▶ _REQUIRED TASKS_
A. Answer these questions from the court decision below, one answer per line:
(i) In what year did Brown County shut down the Brown County Youth Home?
(ii) Which attorney filed the motion to vacate on Sowers' behalf?
(iii) In Sowers' affidavit, what is the name of the Madison attorney she met with along with George Pronold and Jean Elliot?
B. Pick up the court decision below where it stops, and keep writing.

State Bar of Wisconsin Return to wisbar.org Wisconsin Employment Relations Commission Decisions


Download this document in Adobe PDF

STATE OF WISCONSIN

CIRCUIT COURT

COUNTY OF BROWN

BRANCH I

Jean Elliot,

Petitioner,

-vs-

Wisconsin Employment Relations Commission,

Respondent.

Case no. 93-CV-1217

Decision No. 20857-F

DECISION

FACTS

The facts leading up to Jean Elliot's petition for review against the Wisconsin Employment Relations Commission (WERC) are set forth in my May 16, 1994, decision and will not be repeated here. In that decision, I granted Elliot's leave to present additional evidence before the agency regarding her bargaining unit status. The case was remanded to the WERC examiner for that limited purpose because Elliot was not represented by conflict-free counsel during the underlying administrative proceedings. The case is before me once again, this time on a motion to vacate my earlier decision.

The present motion to vacate is brought by Julie Sowers, one of Elliot's co-workers at the Brown County Youth Home (BCYH) before Brown County shut it down in 1983. (1) Sowers' adverse position relative to Elliot's regarding back pay entitlement from Brown County is well documented in my earlier decision. Indeed, union attorney Richard Graylow's simultaneous representation of the two women formed the basis for my decision to remand. Attorney John Brennan now represents Sowers individually and filed this motion on her behalf, arguing that Elliot became aware of and waived Attorney Graylow's conflict-of-interest at some point during the 10-year litigation.

In support of her waiver argument, Sowers attached two affidavits to her motion. The first affiant is Sowers herself, and the relevant portions of her affidavit read:

{di}4. During the 10-year litigation [surrounding the BCYH's closure], Richard Graylow of the Madison office of Lawton & Cates represented the union, and through that representation, the individual 13 employees' interests. At some point during the litigation, Graylow and I discussed the subject of retaining individual attorneys. Graylow informed me that he was representing the union's interests, that whatever remedy the union achieved would directly affect each of the 13 employees, and that I had the option of retaining my own attorney if I chose to do that. I asked him if I should get another lawyer, and he replied that it was entirely up to me.

{di}5. As a consequence of some frustration over the length of time it was taking to resolve the litigation, I, together with George Pronold and Jean Elliot, two coworkers, met with Madison attorney Rich Thal to discuss the possibility of individual representation. After meeting with Thal, each of us decided to remain with Mr. Graylow.

{di}. . .

{di}7. Throughout the course of the litigation, each of us was made aware repeatedly of the possibility that some of us may not get paid after the final resolution. I remember being aware of this fact since the very beginning of the litigation.

{di}. . .

▶ _ENTRIES SUPPLIED_
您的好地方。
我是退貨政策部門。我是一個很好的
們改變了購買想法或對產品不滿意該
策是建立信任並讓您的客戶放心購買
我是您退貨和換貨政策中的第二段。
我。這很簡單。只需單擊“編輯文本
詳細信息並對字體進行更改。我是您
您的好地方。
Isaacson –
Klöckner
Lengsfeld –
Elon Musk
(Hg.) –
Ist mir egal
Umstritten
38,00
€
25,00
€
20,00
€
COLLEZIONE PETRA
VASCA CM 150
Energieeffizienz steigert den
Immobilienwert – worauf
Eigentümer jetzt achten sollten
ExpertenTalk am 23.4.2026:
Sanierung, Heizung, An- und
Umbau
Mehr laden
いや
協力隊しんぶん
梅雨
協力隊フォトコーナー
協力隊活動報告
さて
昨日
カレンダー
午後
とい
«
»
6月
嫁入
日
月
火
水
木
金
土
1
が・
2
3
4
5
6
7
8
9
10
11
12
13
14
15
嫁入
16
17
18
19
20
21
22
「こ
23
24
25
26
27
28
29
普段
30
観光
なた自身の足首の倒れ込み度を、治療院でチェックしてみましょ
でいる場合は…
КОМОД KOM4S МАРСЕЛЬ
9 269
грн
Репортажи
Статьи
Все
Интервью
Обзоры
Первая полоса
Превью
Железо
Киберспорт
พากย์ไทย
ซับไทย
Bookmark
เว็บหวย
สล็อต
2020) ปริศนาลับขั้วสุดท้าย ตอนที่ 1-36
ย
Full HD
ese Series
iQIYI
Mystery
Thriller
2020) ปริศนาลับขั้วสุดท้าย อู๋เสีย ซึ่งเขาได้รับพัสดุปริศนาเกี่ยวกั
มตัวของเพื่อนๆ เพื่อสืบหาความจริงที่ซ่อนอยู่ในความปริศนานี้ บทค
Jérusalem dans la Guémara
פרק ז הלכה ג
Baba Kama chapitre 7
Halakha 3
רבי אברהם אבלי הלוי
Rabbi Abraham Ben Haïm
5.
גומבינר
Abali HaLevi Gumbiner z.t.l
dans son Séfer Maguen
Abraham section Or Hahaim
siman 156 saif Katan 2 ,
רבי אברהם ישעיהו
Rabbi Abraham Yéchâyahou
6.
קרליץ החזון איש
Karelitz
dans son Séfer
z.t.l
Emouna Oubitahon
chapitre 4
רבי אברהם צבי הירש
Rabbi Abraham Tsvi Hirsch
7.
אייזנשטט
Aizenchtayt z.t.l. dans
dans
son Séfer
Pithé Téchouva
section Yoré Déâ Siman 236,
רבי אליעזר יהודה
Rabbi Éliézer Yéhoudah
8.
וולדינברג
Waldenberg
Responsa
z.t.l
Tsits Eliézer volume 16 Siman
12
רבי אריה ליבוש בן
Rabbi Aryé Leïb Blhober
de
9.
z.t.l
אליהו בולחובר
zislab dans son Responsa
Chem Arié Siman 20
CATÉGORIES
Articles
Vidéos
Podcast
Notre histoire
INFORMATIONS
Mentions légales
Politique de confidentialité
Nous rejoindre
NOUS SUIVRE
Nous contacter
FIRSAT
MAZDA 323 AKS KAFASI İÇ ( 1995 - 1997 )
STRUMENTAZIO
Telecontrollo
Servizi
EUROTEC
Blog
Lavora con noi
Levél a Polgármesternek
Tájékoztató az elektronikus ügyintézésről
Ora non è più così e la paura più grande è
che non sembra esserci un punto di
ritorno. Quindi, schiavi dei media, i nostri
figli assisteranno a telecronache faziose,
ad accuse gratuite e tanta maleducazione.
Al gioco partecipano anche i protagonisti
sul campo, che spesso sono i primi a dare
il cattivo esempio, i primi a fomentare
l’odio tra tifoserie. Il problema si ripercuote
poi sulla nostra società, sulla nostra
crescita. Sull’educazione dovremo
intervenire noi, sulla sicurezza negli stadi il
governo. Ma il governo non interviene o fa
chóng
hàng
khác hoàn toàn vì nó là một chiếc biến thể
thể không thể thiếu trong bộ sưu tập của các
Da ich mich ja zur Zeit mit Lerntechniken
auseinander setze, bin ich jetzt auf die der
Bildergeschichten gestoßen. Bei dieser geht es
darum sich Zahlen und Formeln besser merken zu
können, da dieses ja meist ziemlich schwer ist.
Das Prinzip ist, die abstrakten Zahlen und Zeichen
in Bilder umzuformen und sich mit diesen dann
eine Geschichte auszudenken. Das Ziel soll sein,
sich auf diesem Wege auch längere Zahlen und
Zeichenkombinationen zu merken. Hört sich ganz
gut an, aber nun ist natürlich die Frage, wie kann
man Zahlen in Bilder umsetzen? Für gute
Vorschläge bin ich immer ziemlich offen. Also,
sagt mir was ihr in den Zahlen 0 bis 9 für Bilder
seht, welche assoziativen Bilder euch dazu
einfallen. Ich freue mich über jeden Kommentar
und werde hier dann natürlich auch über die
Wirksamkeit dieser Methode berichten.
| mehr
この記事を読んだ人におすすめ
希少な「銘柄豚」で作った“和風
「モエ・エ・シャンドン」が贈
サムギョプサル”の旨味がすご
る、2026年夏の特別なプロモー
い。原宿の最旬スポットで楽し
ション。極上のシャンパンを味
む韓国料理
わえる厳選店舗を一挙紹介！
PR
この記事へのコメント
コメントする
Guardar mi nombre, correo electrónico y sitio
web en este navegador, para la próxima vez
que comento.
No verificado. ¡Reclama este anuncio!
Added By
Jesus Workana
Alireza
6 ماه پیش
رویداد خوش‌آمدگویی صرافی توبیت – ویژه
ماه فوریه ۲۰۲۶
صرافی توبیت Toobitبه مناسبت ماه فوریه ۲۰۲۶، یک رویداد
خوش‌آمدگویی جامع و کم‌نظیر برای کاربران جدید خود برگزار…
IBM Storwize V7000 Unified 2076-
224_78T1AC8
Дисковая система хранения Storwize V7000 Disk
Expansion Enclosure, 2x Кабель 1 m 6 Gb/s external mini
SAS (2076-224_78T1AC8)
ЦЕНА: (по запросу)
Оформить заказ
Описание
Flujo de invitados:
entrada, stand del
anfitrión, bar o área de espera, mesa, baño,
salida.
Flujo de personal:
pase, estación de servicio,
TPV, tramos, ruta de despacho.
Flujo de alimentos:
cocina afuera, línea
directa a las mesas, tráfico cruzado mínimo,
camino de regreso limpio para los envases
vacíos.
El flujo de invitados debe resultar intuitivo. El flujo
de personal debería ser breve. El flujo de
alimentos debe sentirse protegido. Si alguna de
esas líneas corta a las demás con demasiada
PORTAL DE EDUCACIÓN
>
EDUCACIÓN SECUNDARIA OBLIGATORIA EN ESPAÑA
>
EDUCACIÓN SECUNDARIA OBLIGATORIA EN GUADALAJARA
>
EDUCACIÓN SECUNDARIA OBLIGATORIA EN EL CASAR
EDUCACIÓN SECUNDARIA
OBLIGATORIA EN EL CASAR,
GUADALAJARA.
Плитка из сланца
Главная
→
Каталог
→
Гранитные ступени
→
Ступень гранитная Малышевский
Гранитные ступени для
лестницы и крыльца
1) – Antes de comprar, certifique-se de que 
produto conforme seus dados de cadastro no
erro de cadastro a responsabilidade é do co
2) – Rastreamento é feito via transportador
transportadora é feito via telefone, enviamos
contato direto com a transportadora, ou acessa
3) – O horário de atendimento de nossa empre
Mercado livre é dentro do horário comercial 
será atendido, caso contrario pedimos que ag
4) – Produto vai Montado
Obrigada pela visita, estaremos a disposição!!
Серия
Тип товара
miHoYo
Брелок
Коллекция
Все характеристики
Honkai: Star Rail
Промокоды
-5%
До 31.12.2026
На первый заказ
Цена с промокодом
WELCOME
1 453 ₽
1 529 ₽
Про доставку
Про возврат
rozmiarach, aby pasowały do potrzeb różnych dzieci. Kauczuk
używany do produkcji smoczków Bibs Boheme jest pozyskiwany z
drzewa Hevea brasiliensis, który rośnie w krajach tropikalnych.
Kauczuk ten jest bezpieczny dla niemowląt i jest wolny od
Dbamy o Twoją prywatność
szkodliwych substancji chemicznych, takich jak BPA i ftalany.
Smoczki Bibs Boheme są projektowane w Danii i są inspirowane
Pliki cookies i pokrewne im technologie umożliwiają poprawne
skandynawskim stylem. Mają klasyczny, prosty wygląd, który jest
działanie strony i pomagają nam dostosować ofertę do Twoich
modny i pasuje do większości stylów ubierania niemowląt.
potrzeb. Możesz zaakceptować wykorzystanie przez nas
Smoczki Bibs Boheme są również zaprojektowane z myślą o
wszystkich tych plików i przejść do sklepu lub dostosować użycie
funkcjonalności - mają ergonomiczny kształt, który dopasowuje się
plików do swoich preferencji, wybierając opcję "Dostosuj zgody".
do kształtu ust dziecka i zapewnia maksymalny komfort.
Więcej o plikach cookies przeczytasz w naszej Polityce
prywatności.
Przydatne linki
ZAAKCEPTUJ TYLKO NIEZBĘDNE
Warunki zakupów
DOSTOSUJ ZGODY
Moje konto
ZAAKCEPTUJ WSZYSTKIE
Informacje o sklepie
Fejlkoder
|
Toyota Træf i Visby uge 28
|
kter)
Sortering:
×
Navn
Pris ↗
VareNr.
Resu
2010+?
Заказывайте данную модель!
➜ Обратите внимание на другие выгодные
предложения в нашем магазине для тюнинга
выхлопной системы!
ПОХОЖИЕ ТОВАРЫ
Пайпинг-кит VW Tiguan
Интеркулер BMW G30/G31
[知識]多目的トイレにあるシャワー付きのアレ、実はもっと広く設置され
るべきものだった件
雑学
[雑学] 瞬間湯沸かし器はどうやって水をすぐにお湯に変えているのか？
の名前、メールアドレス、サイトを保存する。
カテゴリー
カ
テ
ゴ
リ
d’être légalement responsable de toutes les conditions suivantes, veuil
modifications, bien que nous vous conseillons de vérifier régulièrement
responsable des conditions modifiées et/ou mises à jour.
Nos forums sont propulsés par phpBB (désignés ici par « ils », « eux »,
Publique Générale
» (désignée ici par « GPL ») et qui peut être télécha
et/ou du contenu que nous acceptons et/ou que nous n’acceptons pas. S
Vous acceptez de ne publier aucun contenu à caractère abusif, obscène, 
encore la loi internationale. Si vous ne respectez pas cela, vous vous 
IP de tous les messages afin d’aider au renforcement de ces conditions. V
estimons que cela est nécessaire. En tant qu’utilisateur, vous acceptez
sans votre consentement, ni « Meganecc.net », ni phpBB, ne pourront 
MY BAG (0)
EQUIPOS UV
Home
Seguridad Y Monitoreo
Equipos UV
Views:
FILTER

▶ _RESULTS OF THE EXERCISE_
A.
(i) 1983
(ii) John Brennan
(iii) Rich Thal

B.
{di}9. I make this affidavit in support of my motion for relief, and based upon the court's order of May 16, 1994 in which the court indicated its concern with the fact that complainant Jean Elliot was allegedly not apprised of her rights to separate legal representation and/or offered that opportunity. I was with Jean Elliot when we both took advantage of that opportunity.

The second affiant is George Pronold, one of Elliot's and Sowers' co-workers at the BCYH, and the relevant portions of his affidavit read:

{di}2. In [the 10-year litigation surrounding the BCYH] against Brown County, Attorney Richard Graylow of the law firm of Lawton & Cates in Madison, Wisconsin, was attorney of record for the union. In some sense, he was also representing the interests of the 13 individuals, since whatever remedy was going to come of the litigation would be to the economic benefit of the individuals.

{di}3. At some point in the litigation, Richard Graylow spoke individually, to the best of my knowledge, with all 13 named parties. He spoke to me individually, and explained that whatever the outcome of the litigation, it was possible that if the union recovered anything, it may be a matter where some of the 13 employees would receive monies while others received nothing. Graylow advised me that I had a right to retain my own attorney, if I chose to do that, but stated that the choice was entirely up to me.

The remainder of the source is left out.